百思不得其解,const和&之间的关系
我自己重写了一个简单的程序,实现string的简单功能,程序如下:
//String.h
#include <iostream>
using namespace std;
class String;
ostream& operator << (ostream&, const String &);
class String
{
public:
String(){_size = 0; _string = 0;}
String(char* );
~String(){if(!_string) delete[] _string;}
int size(){return _size;}
char operator[](int);
private:
int _size;
char *_string;
};
//String.cpp
#include <iostream>
#include <cstring>
#include <cassert>
#include "String.h"
using namespace std;
String::String(char *str)
{
_size = strlen(str);
char temp[_size + 1];
_string = temp;
for(int index = 0; index <= _size;index++)

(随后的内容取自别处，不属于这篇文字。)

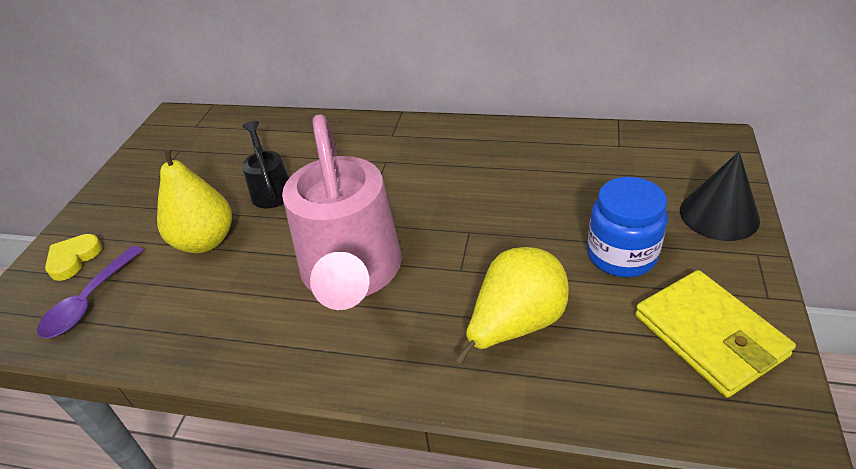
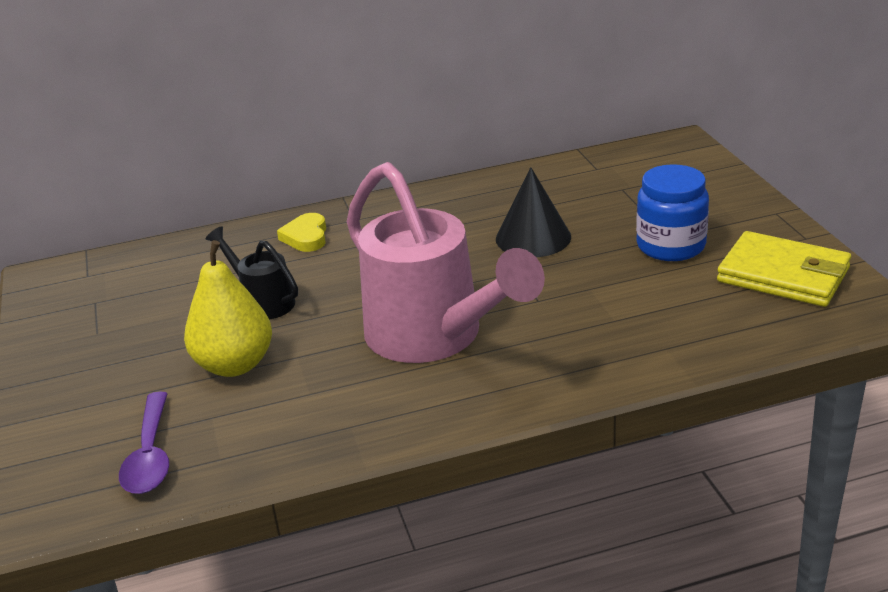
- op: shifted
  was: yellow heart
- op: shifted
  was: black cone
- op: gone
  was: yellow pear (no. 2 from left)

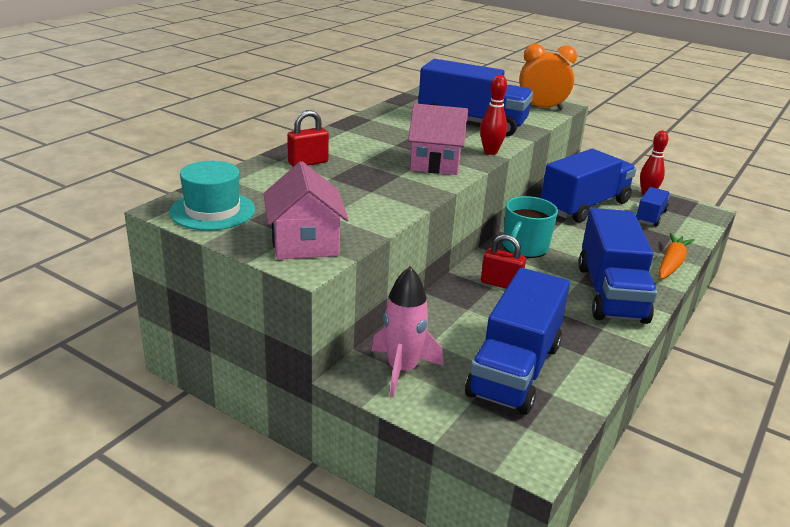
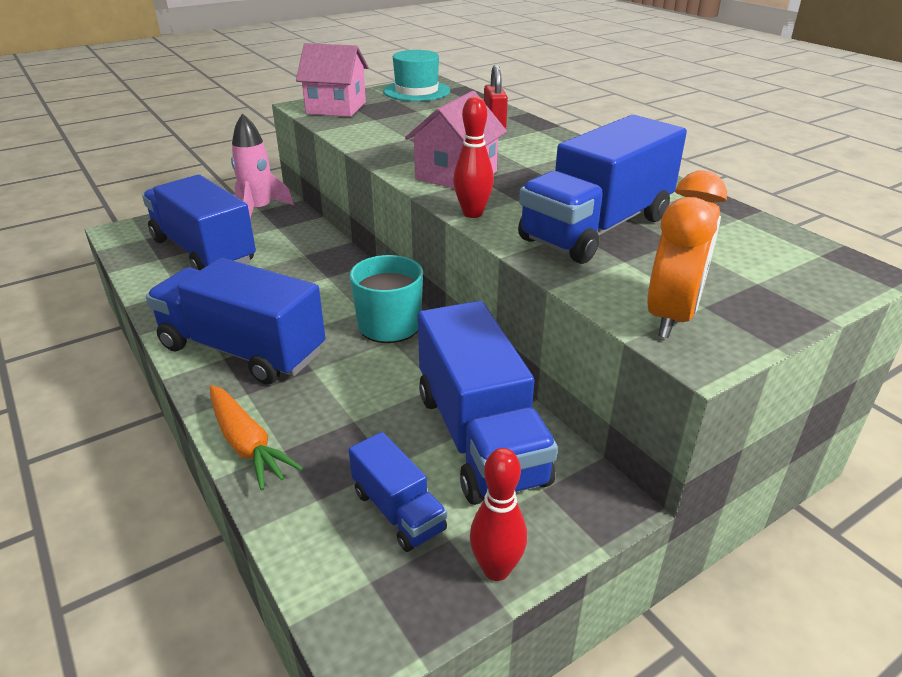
- op: gone
  was: red padlock (no. 2 from left)

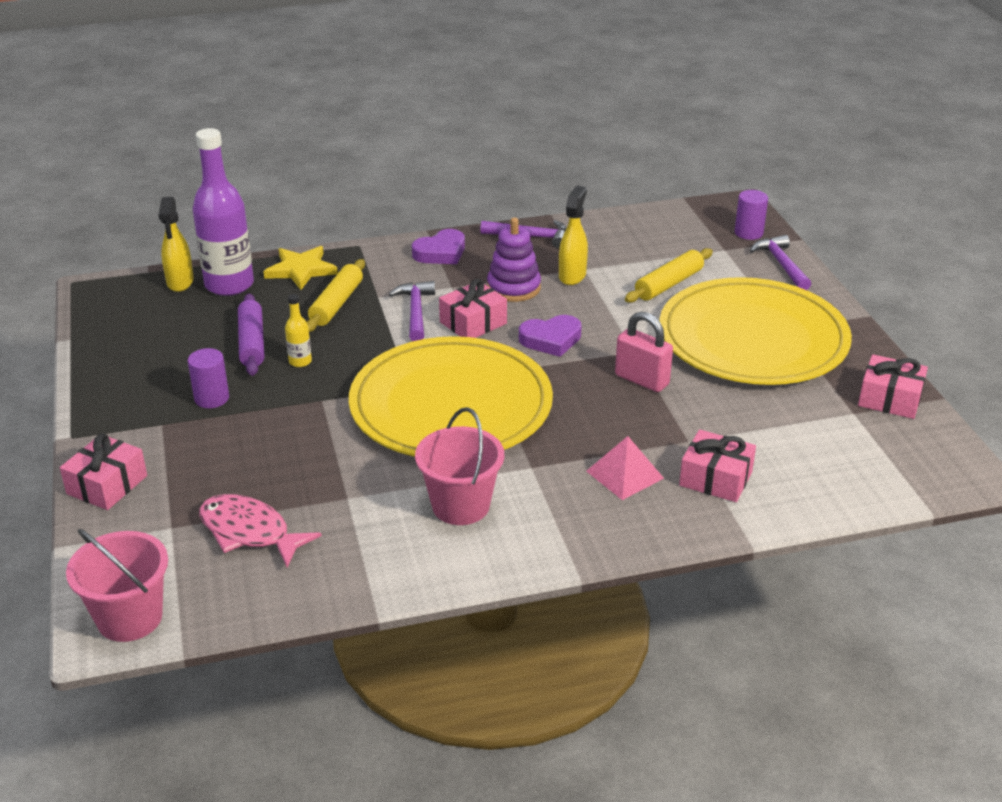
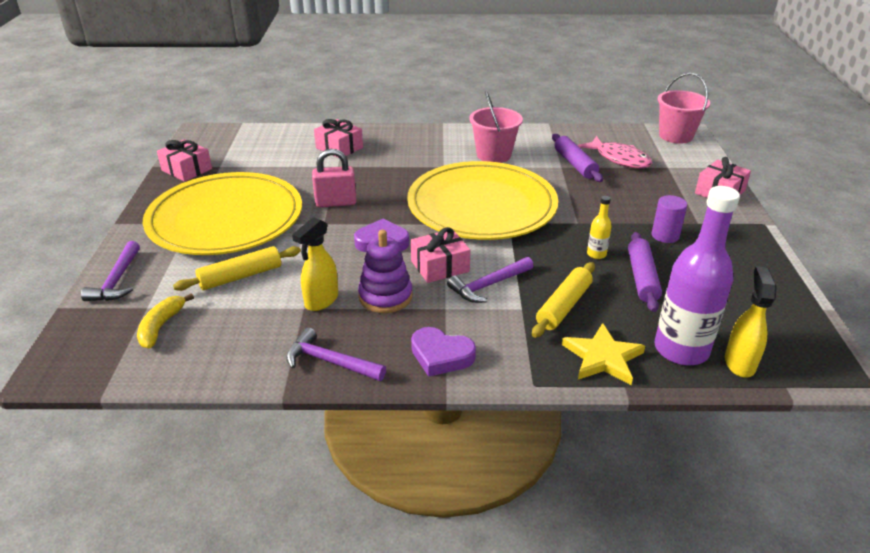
- op: new
  now: yellow banana
- op: rotated
  was: pink padlock
  clockwise: -60
- op: rotated
  was: purple heart (no. 1 from left in the first image)
  clockwise: -135
- op: rotated
  was: purple hammer (no. 1 from left in the first image)
  clockwise: 45
- op: new
  now: purple rolling pin (no. 1 from left)
- op: gone
  was: pink pyramid
- op: gone
  was: purple cylinder (no. 2 from left)

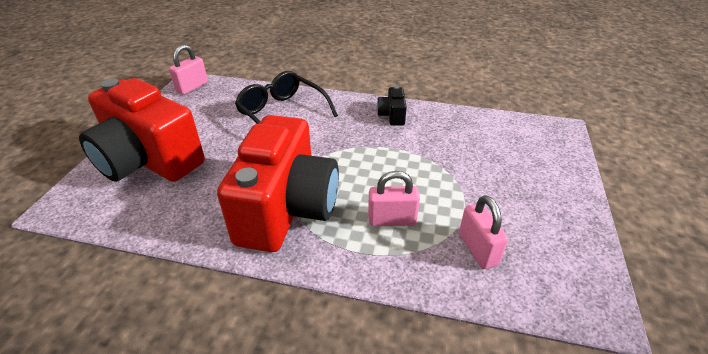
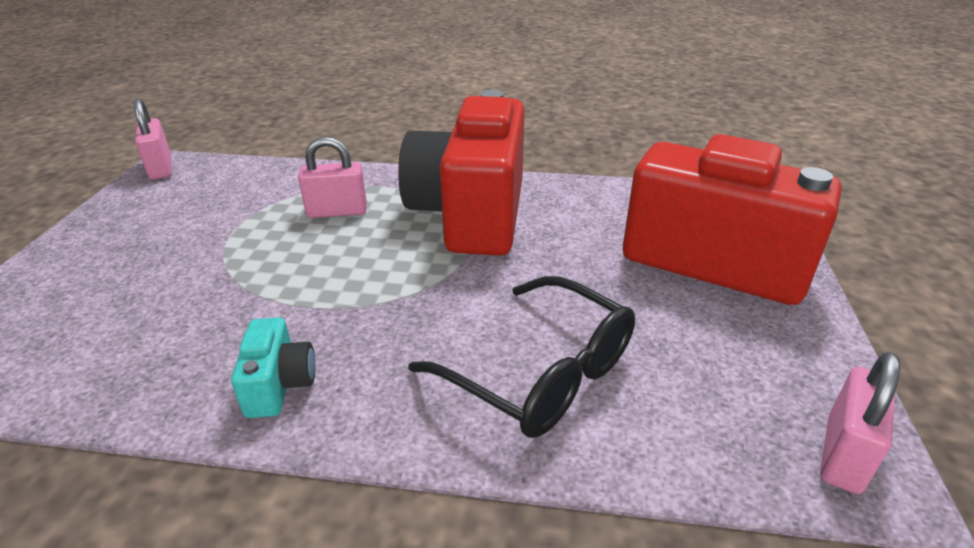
- op: shifted
  was: pink padlock (no. 3 from left in the first image)
  now: pink padlock (no. 1 from left)
- op: repainted
  was: black camera
  now: turquoise camera

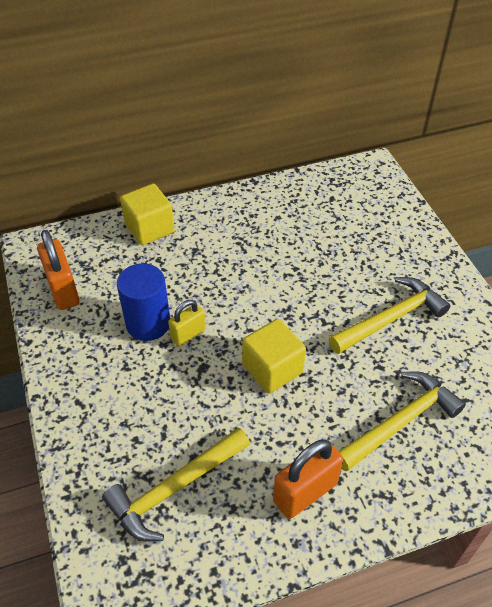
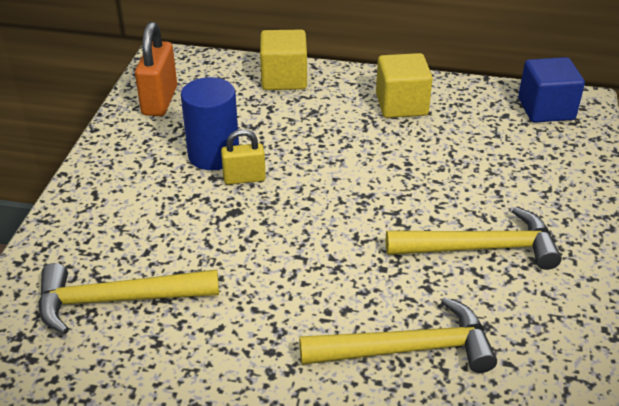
- op: shifted
  was: yellow cube (no. 2 from left)
- op: new
  now: blue cube
- op: gone
  was: orange padlock (no. 2 from left)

_string[index] = str[index];
}
char String::operator [] (int index)
{
assert(index >= 0 && index <= _size);
return _string[index];
}
ostream& operator << (ostream &out, const String &str)
{
for(int index = 0; index <= str.size(); index++)
cout<<str[index];
return out;
}
用g++编译String.cpp:g++ -c String.cpp得到如下的报错:
String.cpp: In function ‘std::ostream& operator<<(std::ostream&, const String&)’:
String.cpp:25: error: passing ‘const String’ as ‘this’ argument of ‘int String::size()’ discards qualifiers
String.cpp:26: error: passing ‘const String’ as ‘this’ argument of ‘char String::operator[](iex)
这一定是const和&连用导致的错误,本人一直搞不清楚const和&(或*)连用应该注意些什么,希望大家指点迷津,在下不胜感激。
还有cout是iostream的一个实例,请问cout是否为const,如果不是,那么是否可以这么认为:const ostream& operator << (const ostream &out, const String &str)是行不通的,但其中的原因我也是一知半解!